EXCERPT TO READ —
----

When Lowe's opened up around here, I don't remember a single supply house closing down. 



Outdoorguy said:


> I would rather boycott all junk made in China or any other foreign country.


You'll have to stop buying a lot of stuff (I know, its depressing).



electricmanscott said:


> My "Local" supply house... Rexel, Headquarters: Paris France. Home Depot, headquarters: Atlanta Georgia


I boycott HD for different reasons, no Rexel around here. Just Burch's (formerly owned by my wife's family, though still locally owned and operated), Don's (not sure what their deal is), and B&G the next county over (owned by my wife's family, from which I can get a line of credit until the job is done - Lowe's doesn't even offer anything similar).

----

WRITTEN TASK A —
Reproduce the whole forum thread about local supply houses and big-box stores, word for word.
The forum thread above has no connection to the records.

Dataset excerpts:
----

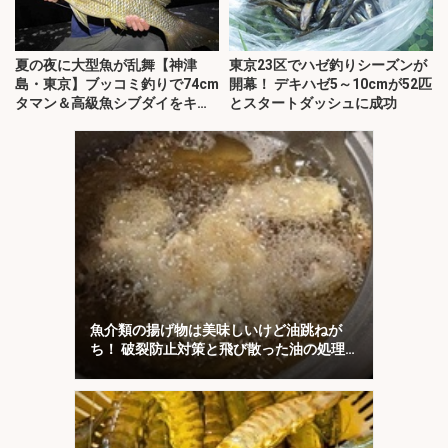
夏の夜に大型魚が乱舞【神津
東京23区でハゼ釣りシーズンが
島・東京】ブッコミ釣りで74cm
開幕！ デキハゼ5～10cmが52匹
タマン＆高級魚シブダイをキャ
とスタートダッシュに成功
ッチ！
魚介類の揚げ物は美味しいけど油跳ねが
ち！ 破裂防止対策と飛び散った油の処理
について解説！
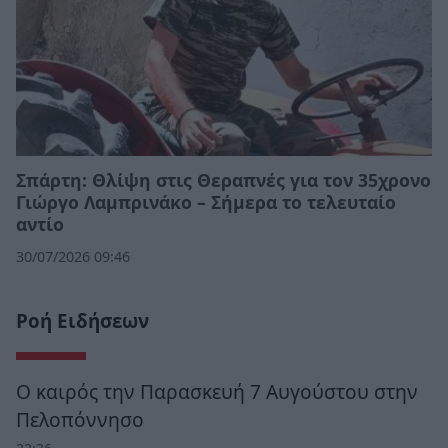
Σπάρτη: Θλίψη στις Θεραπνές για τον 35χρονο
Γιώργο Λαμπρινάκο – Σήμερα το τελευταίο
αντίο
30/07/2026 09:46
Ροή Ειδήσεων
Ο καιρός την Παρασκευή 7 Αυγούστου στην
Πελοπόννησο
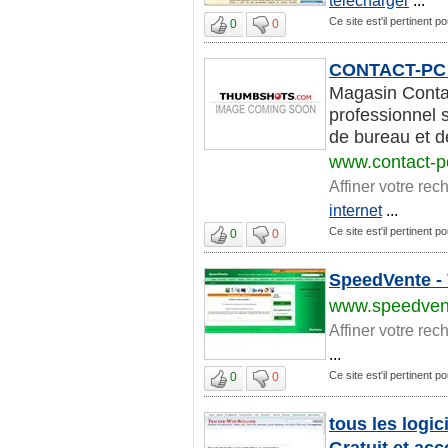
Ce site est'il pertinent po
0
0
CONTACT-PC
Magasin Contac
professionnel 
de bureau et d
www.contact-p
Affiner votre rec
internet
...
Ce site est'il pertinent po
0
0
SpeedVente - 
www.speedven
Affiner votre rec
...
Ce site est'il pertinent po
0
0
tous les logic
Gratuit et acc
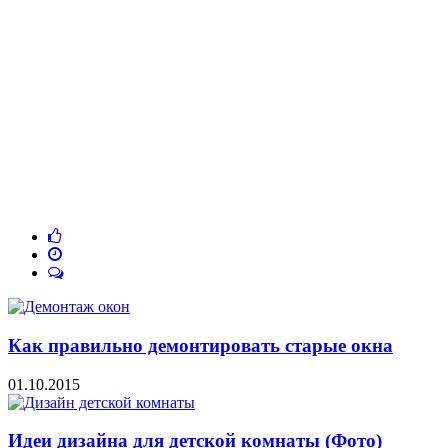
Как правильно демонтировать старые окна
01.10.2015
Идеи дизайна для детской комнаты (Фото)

----

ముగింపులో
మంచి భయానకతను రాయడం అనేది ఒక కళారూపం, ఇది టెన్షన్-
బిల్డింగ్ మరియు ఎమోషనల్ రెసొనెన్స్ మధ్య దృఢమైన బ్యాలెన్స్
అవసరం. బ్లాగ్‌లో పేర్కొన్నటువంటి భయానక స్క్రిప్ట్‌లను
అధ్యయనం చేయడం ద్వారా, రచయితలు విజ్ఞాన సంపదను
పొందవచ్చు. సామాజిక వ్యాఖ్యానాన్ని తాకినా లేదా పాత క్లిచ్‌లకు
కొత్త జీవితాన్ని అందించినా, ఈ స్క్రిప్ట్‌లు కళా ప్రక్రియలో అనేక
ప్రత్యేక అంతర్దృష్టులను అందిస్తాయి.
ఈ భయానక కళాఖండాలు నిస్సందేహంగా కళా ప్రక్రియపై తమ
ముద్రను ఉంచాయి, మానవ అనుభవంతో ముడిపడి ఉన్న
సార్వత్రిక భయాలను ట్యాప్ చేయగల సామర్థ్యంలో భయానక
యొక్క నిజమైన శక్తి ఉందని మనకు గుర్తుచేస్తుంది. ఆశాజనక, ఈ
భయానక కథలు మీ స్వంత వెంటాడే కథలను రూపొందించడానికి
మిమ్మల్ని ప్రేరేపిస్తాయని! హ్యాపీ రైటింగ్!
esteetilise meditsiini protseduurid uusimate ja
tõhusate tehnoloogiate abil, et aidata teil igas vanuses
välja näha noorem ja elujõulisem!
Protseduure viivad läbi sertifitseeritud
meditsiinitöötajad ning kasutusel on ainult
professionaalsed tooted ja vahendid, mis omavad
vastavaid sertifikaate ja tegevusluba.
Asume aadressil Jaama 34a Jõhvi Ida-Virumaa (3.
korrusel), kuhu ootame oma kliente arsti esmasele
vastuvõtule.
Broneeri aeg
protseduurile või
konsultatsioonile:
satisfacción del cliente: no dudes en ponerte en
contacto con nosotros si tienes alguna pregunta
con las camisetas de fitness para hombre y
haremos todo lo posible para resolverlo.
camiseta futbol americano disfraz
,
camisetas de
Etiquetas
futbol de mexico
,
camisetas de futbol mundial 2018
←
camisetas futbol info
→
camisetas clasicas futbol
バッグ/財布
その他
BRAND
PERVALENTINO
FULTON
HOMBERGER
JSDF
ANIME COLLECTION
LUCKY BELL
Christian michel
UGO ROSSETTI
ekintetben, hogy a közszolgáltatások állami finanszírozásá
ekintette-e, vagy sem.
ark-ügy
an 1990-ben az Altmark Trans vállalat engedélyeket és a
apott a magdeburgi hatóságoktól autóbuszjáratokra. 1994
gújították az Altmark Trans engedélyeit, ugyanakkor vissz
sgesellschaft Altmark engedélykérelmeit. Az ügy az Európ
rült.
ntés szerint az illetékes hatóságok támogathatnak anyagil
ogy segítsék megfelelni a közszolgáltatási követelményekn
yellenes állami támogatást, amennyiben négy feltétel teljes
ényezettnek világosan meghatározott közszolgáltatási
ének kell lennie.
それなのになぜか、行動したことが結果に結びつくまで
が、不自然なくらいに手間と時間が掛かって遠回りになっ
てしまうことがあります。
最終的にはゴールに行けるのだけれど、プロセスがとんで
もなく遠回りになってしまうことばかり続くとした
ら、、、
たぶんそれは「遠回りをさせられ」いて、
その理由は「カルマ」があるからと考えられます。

----

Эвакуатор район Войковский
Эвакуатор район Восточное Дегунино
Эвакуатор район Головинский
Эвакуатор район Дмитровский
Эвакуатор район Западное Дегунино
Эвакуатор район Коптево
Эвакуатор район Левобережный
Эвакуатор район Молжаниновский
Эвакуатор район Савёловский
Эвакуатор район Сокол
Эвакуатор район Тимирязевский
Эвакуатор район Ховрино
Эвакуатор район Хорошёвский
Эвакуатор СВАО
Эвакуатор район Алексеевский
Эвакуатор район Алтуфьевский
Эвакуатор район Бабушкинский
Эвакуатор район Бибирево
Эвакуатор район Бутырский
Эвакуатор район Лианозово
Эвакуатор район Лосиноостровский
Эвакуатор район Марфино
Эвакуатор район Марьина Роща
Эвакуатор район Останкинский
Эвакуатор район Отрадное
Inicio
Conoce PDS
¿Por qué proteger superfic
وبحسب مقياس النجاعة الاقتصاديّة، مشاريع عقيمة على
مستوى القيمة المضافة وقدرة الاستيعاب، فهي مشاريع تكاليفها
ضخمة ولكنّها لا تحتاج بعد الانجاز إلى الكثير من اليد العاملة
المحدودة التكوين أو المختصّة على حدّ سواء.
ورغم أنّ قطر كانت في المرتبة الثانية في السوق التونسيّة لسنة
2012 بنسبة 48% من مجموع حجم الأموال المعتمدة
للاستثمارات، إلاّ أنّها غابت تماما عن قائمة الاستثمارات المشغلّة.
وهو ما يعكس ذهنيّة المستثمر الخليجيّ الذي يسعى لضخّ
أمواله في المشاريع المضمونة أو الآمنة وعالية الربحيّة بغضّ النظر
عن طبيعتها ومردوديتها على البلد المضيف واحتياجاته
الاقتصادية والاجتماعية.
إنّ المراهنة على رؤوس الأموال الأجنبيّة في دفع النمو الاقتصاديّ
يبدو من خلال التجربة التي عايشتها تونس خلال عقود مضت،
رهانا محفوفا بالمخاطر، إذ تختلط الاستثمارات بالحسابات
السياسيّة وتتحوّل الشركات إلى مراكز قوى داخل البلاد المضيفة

----

WRITTEN TASK B —
Select every line in the records that contains the string "para", matching case exactly.

RESPONSE BOX A —
When Lowe's opened up around here, I don't remember a single supply house closing down. 



Outdoorguy said:


> I would rather boycott all junk made in China or any other foreign country.


You'll have to stop buying a lot of stuff (I know, its depressing).



electricmanscott said:


> My "Local" supply house... Rexel, Headquarters: Paris France. Home Depot, headquarters: Atlanta Georgia


I boycott HD for different reasons, no Rexel around here. Just Burch's (formerly owned by my wife's family, though still locally owned and operated), Don's (not sure what their deal is), and B&G the next county over (owned by my wife's family, from which I can get a line of credit until the job is done - Lowe's doesn't even offer anything similar).

RESPONSE BOX B —
con las camisetas de fitness para hombre y
haremos todo lo posible para resolverlo.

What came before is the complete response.